BEGIN GIVEN DATA

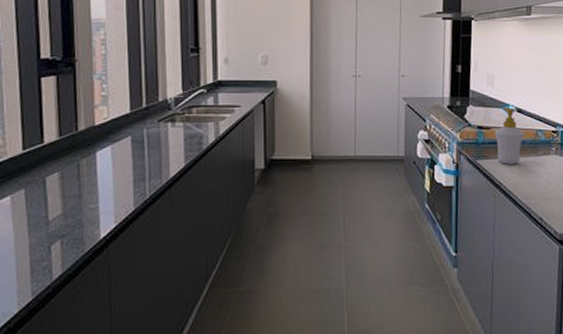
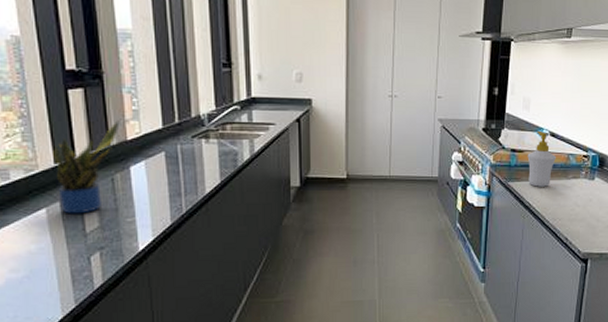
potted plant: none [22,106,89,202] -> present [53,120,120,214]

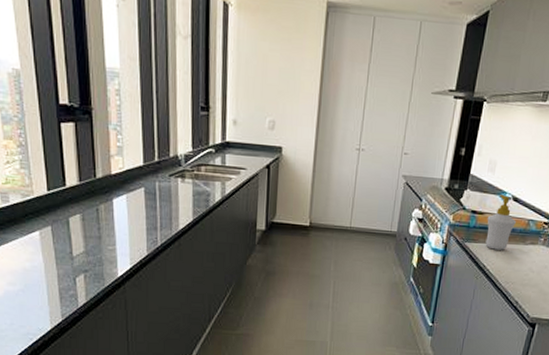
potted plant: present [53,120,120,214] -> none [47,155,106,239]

END GIVEN DATA
BEGIN GIVEN DATA

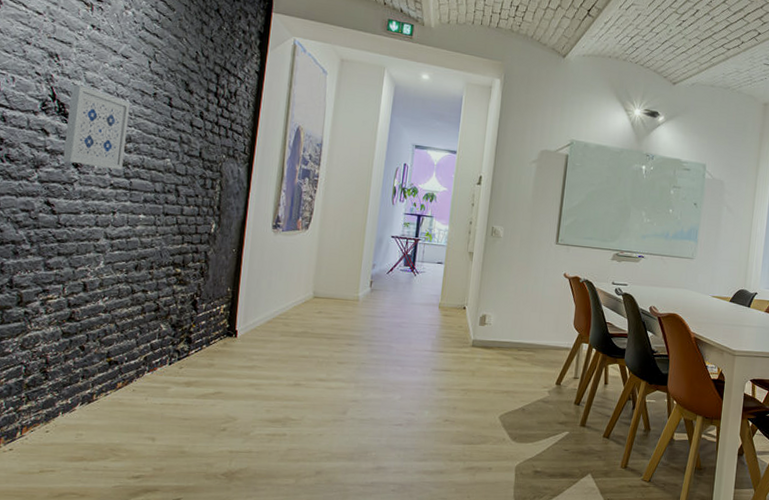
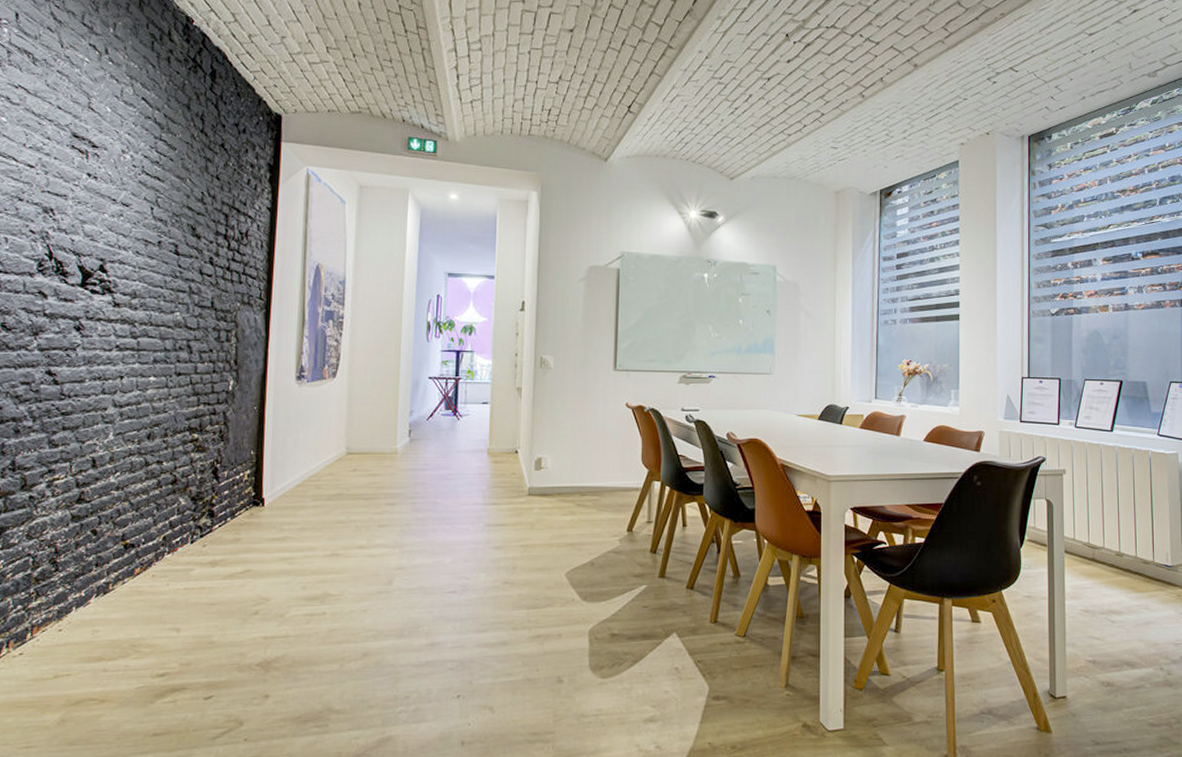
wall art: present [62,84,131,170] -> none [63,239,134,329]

END GIVEN DATA

◆ TASK DIRECTIONS: Write out word for word the lines of the listing above from the line with "potted plant: none" to the line with "potted plant: present", taking in both of those lines but no pictures.

◆ RESULT OF THIS EXERCISE:
potted plant: none [22,106,89,202] -> present [53,120,120,214]

potted plant: present [53,120,120,214] -> none [47,155,106,239]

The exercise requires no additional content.